◆ **WHAT TO DO**
Nothing in the entries may differ when you return them.
===== DATA FOR THE TASK =====
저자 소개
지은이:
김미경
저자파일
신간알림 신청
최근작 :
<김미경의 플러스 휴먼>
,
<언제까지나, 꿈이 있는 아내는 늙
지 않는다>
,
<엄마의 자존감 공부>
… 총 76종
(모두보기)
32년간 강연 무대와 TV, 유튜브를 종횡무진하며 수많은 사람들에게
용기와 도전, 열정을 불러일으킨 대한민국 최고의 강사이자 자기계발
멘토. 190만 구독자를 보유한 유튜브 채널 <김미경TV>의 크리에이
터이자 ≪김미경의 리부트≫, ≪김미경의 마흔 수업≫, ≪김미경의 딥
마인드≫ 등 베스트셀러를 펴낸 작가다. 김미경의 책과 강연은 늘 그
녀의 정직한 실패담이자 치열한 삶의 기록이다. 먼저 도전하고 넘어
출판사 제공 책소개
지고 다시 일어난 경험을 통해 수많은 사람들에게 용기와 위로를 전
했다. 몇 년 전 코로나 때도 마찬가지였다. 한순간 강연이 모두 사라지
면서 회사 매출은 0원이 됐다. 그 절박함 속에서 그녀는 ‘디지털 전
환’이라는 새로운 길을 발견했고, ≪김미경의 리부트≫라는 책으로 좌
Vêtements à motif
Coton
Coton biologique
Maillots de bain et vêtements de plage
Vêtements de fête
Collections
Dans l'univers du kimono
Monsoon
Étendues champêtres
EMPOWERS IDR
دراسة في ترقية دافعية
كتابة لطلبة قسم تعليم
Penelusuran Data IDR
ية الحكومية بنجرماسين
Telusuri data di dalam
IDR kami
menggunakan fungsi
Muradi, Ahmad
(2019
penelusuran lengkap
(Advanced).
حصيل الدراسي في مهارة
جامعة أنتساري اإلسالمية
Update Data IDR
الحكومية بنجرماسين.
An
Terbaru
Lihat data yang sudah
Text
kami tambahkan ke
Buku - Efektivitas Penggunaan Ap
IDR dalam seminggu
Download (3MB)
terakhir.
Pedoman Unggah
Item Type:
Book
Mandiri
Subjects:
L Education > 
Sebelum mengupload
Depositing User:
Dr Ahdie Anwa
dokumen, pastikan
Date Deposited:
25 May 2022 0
=====
◆ **TASK RESPONSE**
저자 소개
지은이:
김미경
저자파일
신간알림 신청
최근작 :
<김미경의 플러스 휴먼>
,
<언제까지나, 꿈이 있는 아내는 늙
지 않는다>
,
<엄마의 자존감 공부>
… 총 76종
(모두보기)
32년간 강연 무대와 TV, 유튜브를 종횡무진하며 수많은 사람들에게
용기와 도전, 열정을 불러일으킨 대한민국 최고의 강사이자 자기계발
멘토. 190만 구독자를 보유한 유튜브 채널 <김미경TV>의 크리에이
터이자 ≪김미경의 리부트≫, ≪김미경의 마흔 수업≫, ≪김미경의 딥
마인드≫ 등 베스트셀러를 펴낸 작가다. 김미경의 책과 강연은 늘 그
녀의 정직한 실패담이자 치열한 삶의 기록이다. 먼저 도전하고 넘어
출판사 제공 책소개
지고 다시 일어난 경험을 통해 수많은 사람들에게 용기와 위로를 전
했다. 몇 년 전 코로나 때도 마찬가지였다. 한순간 강연이 모두 사라지
면서 회사 매출은 0원이 됐다. 그 절박함 속에서 그녀는 ‘디지털 전
환’이라는 새로운 길을 발견했고, ≪김미경의 리부트≫라는 책으로 좌
Vêtements à motif
Coton
Coton biologique
Maillots de bain et vêtements de plage
Vêtements de fête
Collections
Dans l'univers du kimono
Monsoon
Étendues champêtres
EMPOWERS IDR
دراسة في ترقية دافعية
كتابة لطلبة قسم تعليم
Penelusuran Data IDR
ية الحكومية بنجرماسين
Telusuri data di dalam
IDR kami
menggunakan fungsi
Muradi, Ahmad
(2019
penelusuran lengkap
(Advanced).
حصيل الدراسي في مهارة
جامعة أنتساري اإلسالمية
Update Data IDR
الحكومية بنجرماسين.
An
Terbaru
Lihat data yang sudah
Text
kami tambahkan ke
Buku - Efektivitas Penggunaan Ap
IDR dalam seminggu
Download (3MB)
terakhir.
Pedoman Unggah
Item Type:
Book
Mandiri
Subjects:
L Education > 
Sebelum mengupload
Depositing User:
Dr Ahdie Anwa
dokumen, pastikan
Date Deposited:
25 May 2022 0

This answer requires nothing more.